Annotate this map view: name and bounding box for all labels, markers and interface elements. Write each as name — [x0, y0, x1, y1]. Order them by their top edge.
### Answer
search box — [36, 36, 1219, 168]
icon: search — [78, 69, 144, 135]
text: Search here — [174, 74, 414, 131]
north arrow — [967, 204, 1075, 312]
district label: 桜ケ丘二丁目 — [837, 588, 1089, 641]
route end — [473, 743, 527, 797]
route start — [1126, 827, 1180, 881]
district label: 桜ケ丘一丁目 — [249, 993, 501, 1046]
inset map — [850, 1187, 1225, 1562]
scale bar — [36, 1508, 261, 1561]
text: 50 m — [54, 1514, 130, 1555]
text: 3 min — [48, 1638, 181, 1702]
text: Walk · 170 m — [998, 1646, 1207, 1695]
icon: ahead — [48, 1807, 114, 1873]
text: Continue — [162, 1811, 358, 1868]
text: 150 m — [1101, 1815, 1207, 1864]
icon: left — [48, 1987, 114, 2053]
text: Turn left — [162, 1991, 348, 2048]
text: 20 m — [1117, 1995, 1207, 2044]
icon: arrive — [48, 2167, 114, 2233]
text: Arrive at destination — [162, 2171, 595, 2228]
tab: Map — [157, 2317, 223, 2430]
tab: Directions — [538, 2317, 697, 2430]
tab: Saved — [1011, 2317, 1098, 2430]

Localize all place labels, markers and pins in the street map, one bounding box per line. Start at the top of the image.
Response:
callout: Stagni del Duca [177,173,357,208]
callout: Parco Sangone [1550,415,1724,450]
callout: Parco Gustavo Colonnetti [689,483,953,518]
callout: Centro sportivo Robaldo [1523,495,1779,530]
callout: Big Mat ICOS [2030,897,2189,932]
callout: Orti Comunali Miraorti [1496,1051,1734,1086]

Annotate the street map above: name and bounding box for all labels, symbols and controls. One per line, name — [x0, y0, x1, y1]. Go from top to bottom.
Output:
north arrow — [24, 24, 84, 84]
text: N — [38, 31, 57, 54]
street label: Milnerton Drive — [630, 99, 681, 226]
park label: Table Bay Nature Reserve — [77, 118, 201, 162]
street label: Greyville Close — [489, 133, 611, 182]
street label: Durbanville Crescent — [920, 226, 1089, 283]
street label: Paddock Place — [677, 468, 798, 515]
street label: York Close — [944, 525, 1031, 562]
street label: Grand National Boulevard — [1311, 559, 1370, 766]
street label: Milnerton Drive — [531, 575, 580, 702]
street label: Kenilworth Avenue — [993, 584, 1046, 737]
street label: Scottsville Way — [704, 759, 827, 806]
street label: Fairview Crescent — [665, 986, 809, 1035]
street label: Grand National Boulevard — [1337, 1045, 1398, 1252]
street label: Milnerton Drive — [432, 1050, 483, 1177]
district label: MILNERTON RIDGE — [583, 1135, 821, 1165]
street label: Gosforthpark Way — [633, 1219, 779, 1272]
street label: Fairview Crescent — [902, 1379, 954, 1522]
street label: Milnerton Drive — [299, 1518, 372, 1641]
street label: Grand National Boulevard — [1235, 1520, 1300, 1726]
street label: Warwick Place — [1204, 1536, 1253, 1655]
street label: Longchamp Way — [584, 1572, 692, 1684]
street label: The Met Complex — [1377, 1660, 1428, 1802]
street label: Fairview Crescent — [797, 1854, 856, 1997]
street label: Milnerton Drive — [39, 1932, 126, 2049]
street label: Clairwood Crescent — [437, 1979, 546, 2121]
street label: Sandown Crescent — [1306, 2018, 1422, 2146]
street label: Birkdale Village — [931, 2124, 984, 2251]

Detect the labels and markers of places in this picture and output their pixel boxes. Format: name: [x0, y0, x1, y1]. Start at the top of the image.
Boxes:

= WORK ITEM =
Return all of the data precisely as it appears.

= SOLUTION BELOW =
Annotate this map view: name and bounding box for all labels, markers and interface elements. Write each as name — [x0, y0, x1, y1]. Order them by their top edge.
### Answer
search box — [36, 36, 1219, 168]
icon: search — [78, 69, 144, 135]
text: Search here — [174, 74, 414, 131]
north arrow — [967, 204, 1075, 312]
district label: 桜ケ丘二丁目 — [837, 588, 1089, 641]
route end — [473, 743, 527, 797]
route start — [1126, 827, 1180, 881]
district label: 桜ケ丘一丁目 — [249, 993, 501, 1046]
inset map — [850, 1187, 1225, 1562]
scale bar — [36, 1508, 261, 1561]
text: 50 m — [54, 1514, 130, 1555]
text: 3 min — [48, 1638, 181, 1702]
text: Walk · 170 m — [998, 1646, 1207, 1695]
icon: ahead — [48, 1807, 114, 1873]
text: Continue — [162, 1811, 358, 1868]
text: 150 m — [1101, 1815, 1207, 1864]
icon: left — [48, 1987, 114, 2053]
text: Turn left — [162, 1991, 348, 2048]
text: 20 m — [1117, 1995, 1207, 2044]
icon: arrive — [48, 2167, 114, 2233]
text: Arrive at destination — [162, 2171, 595, 2228]
tab: Map — [157, 2317, 223, 2430]
tab: Directions — [538, 2317, 697, 2430]
tab: Saved — [1011, 2317, 1098, 2430]

Localize all place labels, markers and pins in the street map, one bounding box per line. Start at the top of the image.
Response:
callout: Stagni del Duca [177,173,357,208]
callout: Parco Sangone [1550,415,1724,450]
callout: Parco Gustavo Colonnetti [689,483,953,518]
callout: Centro sportivo Robaldo [1523,495,1779,530]
callout: Big Mat ICOS [2030,897,2189,932]
callout: Orti Comunali Miraorti [1496,1051,1734,1086]

Annotate the street map above: name and bounding box for all labels, symbols and controls. One per line, name — [x0, y0, x1, y1]. Go from top to bottom.
Output:
north arrow — [24, 24, 84, 84]
text: N — [38, 31, 57, 54]
street label: Milnerton Drive — [630, 99, 681, 226]
park label: Table Bay Nature Reserve — [77, 118, 201, 162]
street label: Greyville Close — [489, 133, 611, 182]
street label: Durbanville Crescent — [920, 226, 1089, 283]
street label: Paddock Place — [677, 468, 798, 515]
street label: York Close — [944, 525, 1031, 562]
street label: Grand National Boulevard — [1311, 559, 1370, 766]
street label: Milnerton Drive — [531, 575, 580, 702]
street label: Kenilworth Avenue — [993, 584, 1046, 737]
street label: Scottsville Way — [704, 759, 827, 806]
street label: Fairview Crescent — [665, 986, 809, 1035]
street label: Grand National Boulevard — [1337, 1045, 1398, 1252]
street label: Milnerton Drive — [432, 1050, 483, 1177]
district label: MILNERTON RIDGE — [583, 1135, 821, 1165]
street label: Gosforthpark Way — [633, 1219, 779, 1272]
street label: Fairview Crescent — [902, 1379, 954, 1522]
street label: Milnerton Drive — [299, 1518, 372, 1641]
street label: Grand National Boulevard — [1235, 1520, 1300, 1726]
street label: Warwick Place — [1204, 1536, 1253, 1655]
street label: Longchamp Way — [584, 1572, 692, 1684]
street label: The Met Complex — [1377, 1660, 1428, 1802]
street label: Fairview Crescent — [797, 1854, 856, 1997]
street label: Milnerton Drive — [39, 1932, 126, 2049]
street label: Clairwood Crescent — [437, 1979, 546, 2121]
street label: Sandown Crescent — [1306, 2018, 1422, 2146]
street label: Birkdale Village — [931, 2124, 984, 2251]

Detect the labels and markers of places in this picture and output their pixel boxes. Format: name: [x0, y0, x1, y1]. Start at the top of the image.
Boxes:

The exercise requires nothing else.